A residual connection in a neural network refers to a shortcut or skip connection that allows the input to a layer to be added directly to its output, facilitating deeper network training by improving information flow through the network.

Problem Statement: In the context of neural network design, it's hypothesized that a deeper neural network, which includes additional layers on top of a shallower network's structure, could theoretically achieve at least the same level of training performance as its shallower counterpart. This is based on the idea that the extra layers could effectively become identity mappings, passing their inputs through unchanged, thereby preserving the shallower network's behavior. Nevertheless, in practice, training deep neural networks to learn such identity mappings through gradient descent is not straightforward, often leading to difficulties in achieving optimal performance due to issues like vanishing gradients.

Solution

Residual connections in neural networks make it easier for information to move from early layers in the network to later ones by creating shortcuts. These shortcuts allow the network to skip some steps in between. This setup lets the network keep some outputs from earlier layers without changing them. In this design, the job of the deeper layers is to learn the small changes, called "residuals," needed to adjust the inputs closer to what we want the final output to be. This means the deeper layers only have to learn the extra adjustments needed, making it simpler for the network to improve its accuracy.

Implementation

A residual connection is typically implemented within a residual block. First, in modern neural networks, the design is often block-based. A block is a combination of multiple neural network layers. Similar to programming, this block-based design makes the writing and designing of neural networks more intuitive and efficient.
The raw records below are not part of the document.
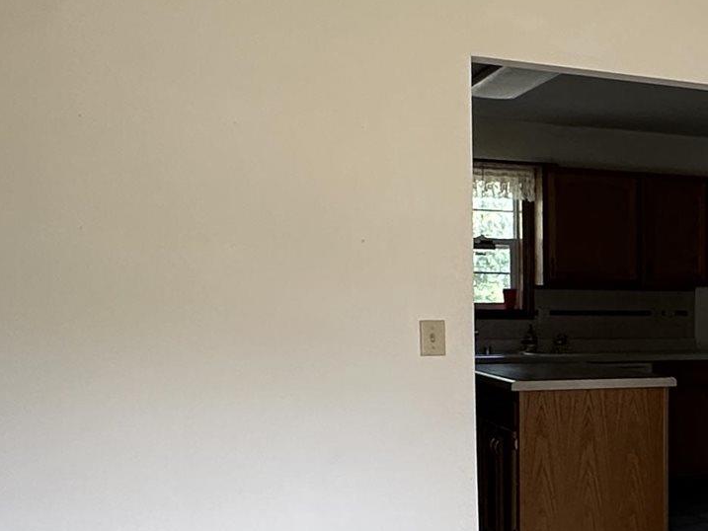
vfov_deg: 24.3
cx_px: 1151
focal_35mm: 60
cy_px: 352
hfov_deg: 23.3
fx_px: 1227
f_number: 2.2
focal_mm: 2.22
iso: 125
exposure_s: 1/99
Below is a standard design of a residual block, where the input u is the feature output from the previous layer (which might be a convolutional layer, or another residual block), and the output v is the feature extracted by this residual block.

The processing steps in the residue block can be describe as below:

1. The input goes through a 3x3 convolutional layer.
2. The output of the convolutional layer is then normalized using batch normalization.
3. A ReLU activation is applied.
4. The output passes through another 3x3 convolutional layer.
5. Batch normalization is applied again.
6. The output of this batch normalization is then added to the original input through a skip connection (assuming the dimensions match, otherwise a transformation is applied to the input to ensure it matches, talk later).
7. Finaly, a ReLU activation is applied after the addition in the residual connection, based more on empirical findings than theoretical underpinnings. This inclusion introduces an additional layer of nonlinearity. However, when the transformation f(u) within the residual path contributes minimally or not at all, effectively making the network learn an identity function for u, the impact of ReLU is nuanced. Since inputs are always non-negative (no matter if the input is the image or the rectified feature map), applying ReLU in such scenarios—where it acts directly on the input—does not alter the propagation of u, maintaining the integrity of the information flow.

Use Residual Blocks in a Residue Network

We concatenate a series of Residual Blocks (ResBlocks) to construct a ResNet (Residual Network e.g., ResNet-18). The architecture of a ResNet is thoughtfully segmented into three main parts: initial layers, a sequence of ResBlocks, and final layers, each serving a distinct purpose in the process of learning from input data to making predictions.

The initial layers of a ResNet architecture are designed for preliminary feature extraction and channel depth conversion. This part typically begins with a convolutional layer that has a large kernel size and stride, aiming to capture basic patterns such as edges and textures from the input images. This is followed by batch normalization and ReLU activation to introduce non-linearity and stabilize the training process. A max pooling layer is included to further reduce the dimensionality of the feature maps, making the network more computationally efficient and invariant to small spatial shifts in the input.